1.Wie bedroht ist Deutschland?

Die Gefahr eines Terroranschlags in Deutschland sei nicht konkret, sondern abstrakt, hat Bundesinnenminister Thomas de Maizière (CDU) erklärt . Das kann ein gutes Zeichen sein: Es gelingt Islamisten hierzulande nicht, Anschläge zu organisieren. Aber es kann auch ein schlechtes Zeichen sein. Es hieße dann: Die Planungen laufen bereits – nur die Sicherheitsbehörden bekommen davon zu wenig mit.

Deutsche Anti-Terror-Experten befinden sich seit Wochen in einer unangenehmen Situation. Es gibt Hinweise, dass das Terrornetzwerk al-Qaida in Europa "einen großen Anschlag" plant, manche in Berlin sprechen sogar von einem "sehr großen Anschlag". Anschläge wie etwa in London 2005 und Madrid 2004 hatten viele Experten al-Qaida in Europa zuletzt eigentlich nicht mehr zugetraut. Doch jetzt verdichten sich die Informationen aus diversen, unterschiedlich verlässlichen Quellen angeblich zu einem ähnlichen Szenario – eine koordinierte Attacke gegen mehrere Ziele.

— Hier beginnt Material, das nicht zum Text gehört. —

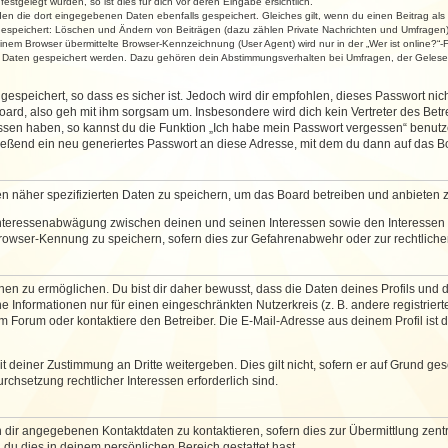
stgelegt wurden, so ist dies für dich vor deren Eingabe ersichtlich.
rden die dort eingegebenen Daten ebenfalls gespeichert. Gleiches gilt, wenn du einen Beitrag als
 gespeichert: Löschen und Ändern von Beiträgen (dazu zählen Private Nachrichten und Umfragen)
em Browser übermittelte Browser-Kennzeichnung (User Agent) wird nur in der „Wer ist online?“-F
re Daten gespeichert werden. Dazu gehören dein Abstimmungsverhalten bei Umfragen, der Gelesen
espeichert, so dass es sicher ist. Jedoch wird dir empfohlen, dieses Passwort ni
ard, also geh mit ihm sorgsam um. Insbesondere wird dich kein Vertreter des Betre
essen haben, so kannst du die Funktion „Ich habe mein Passwort vergessen“ benut
ßend ein neu generiertes Passwort an diese Adresse, mit dem du dann auf das Bo
en näher spezifizierten Daten zu speichern, um das Board betreiben und anbieten 
 Interessenabwägung zwischen deinen und seinen Interessen sowie den Interessen D
rowser-Kennung zu speichern, sofern dies zur Gefahrenabwehr oder zur rechtlichen
 zu ermöglichen. Du bist dir daher bewusst, dass die Daten deines Profils und die 
e Informationen nur für einen eingeschränkten Nutzerkreis (z. B. andere registriert
Forum oder kontaktiere den Betreiber. Die E-Mail-Adresse aus deinem Profil ist d
 deiner Zustimmung an Dritte weitergeben. Dies gilt nicht, sofern er auf Grund ge
urchsetzung rechtlicher Interessen erforderlich sind.
 dir angegebenen Kontaktdaten zu kontaktieren, sofern dies zur Übermittlung zentra
 du dies in deinem persönlichen Bereich gestattet hast.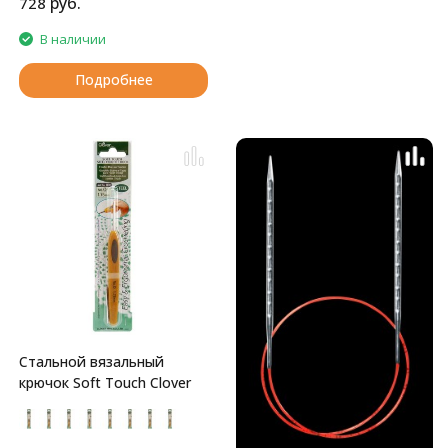
руб.
728
В наличии
Подробнее
Стальной вязальный
крючок Soft Touch Clover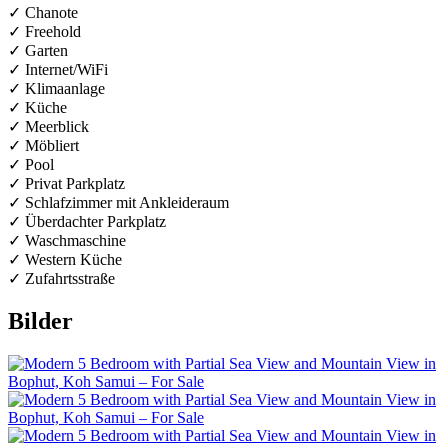
✓ Chanote
✓ Freehold
✓ Garten
✓ Internet/WiFi
✓ Klimaanlage
✓ Küche
✓ Meerblick
✓ Möbliert
✓ Pool
✓ Privat Parkplatz
✓ Schlafzimmer mit Ankleideraum
✓ Überdachter Parkplatz
✓ Waschmaschine
✓ Western Küche
✓ Zufahrtsstraße
Bilder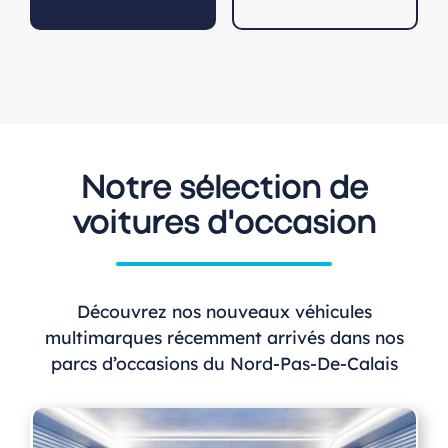
Notre sélection de
voitures d'occasion
Découvrez nos nouveaux véhicules
multimarques récemment arrivés dans nos
parcs d’occasions du Nord-Pas-De-Calais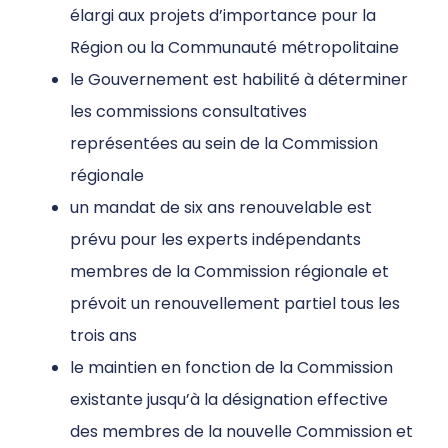
élargi aux projets d’importance pour la
Région ou la Communauté métropolitaine
le Gouvernement est habilité à déterminer
les commissions consultatives
représentées au sein de la Commission
régionale
un mandat de six ans renouvelable est
prévu pour les experts indépendants
membres de la Commission régionale et
prévoit un renouvellement partiel tous les
trois ans
le maintien en fonction de la Commission
existante jusqu’à la désignation effective
des membres de la nouvelle Commission et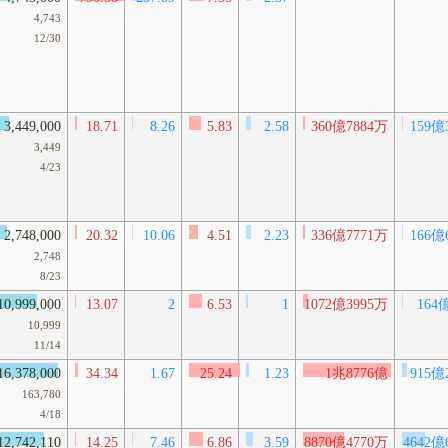
4,743
12/30
3,449,000
18.71
8.26
5.83
2.58
360億7884万
159億
3,449
4/23
2,748,000
20.32
10.06
4.51
2.23
336億7771万
166億
2,748
8/23
10,999,000
13.07
2
6.53
1
1072億3995万
164
10,999
11/14
16,378,000
34.34
1.67
25.24
1.23
1兆8776億
915億
163,780
4/18
12,742,110
14.25
7.46
6.86
3.59
8870億4770万
4642億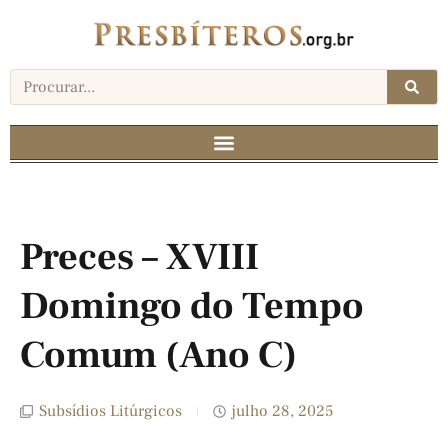
Preces – XVIII
Domingo do Tempo
Comum (Ano C)
Subsídios Litúrgicos
julho 28, 2025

Das berichtet etwa ein deutsch-afghanischer Islamist, der auf dem US-Stützpunkt Bagram in Afghanistan festgehalten wird. Er war Teil einer "Hamburger Gruppe", die 2009 nach Pakistan reiste – und jetzt auch in Zusammenhang mit Anschlagsplänen genannt wird. Geheimdienstler verfolgten, so heißt es, zudem die Kommunikation von Islamisten von Pakistan aus mit Kontaktleuten in Großbritannien und Deutschland. Anderen Informationen zufolge ist ein Terrorkommando bereits nach Europa gereist. Aus einer weiteren Quelle heißt es, al-Qaida plane eine Tat wie in Mumbai, wo 2008 zehn Extremisten, aufgeteilt in Gruppen, 166 Menschen töteten.

Sicher ist nur: Solche Pläne werden unter Islamisten diskutiert. Sicher ist auch: Sie wollen Deutschland treffen. Die Frage ist aber, ob sie dazu in der Lage sind. Zur hiesigen Szene rechnet das Bundeskriminalamt (BKA) 400 Islamisten, davon 130 sogenannte Gefährder, denen Anschläge zugetraut werden. Das Problem der aktuellen Hinweise sei aber, heißt es in Berlin, dass keine Information über Täter oder Ziele bislang wirklich konkret sei. "Wir haben nichts zum Anfassen", sagt ein hoher Regierungsbeamter.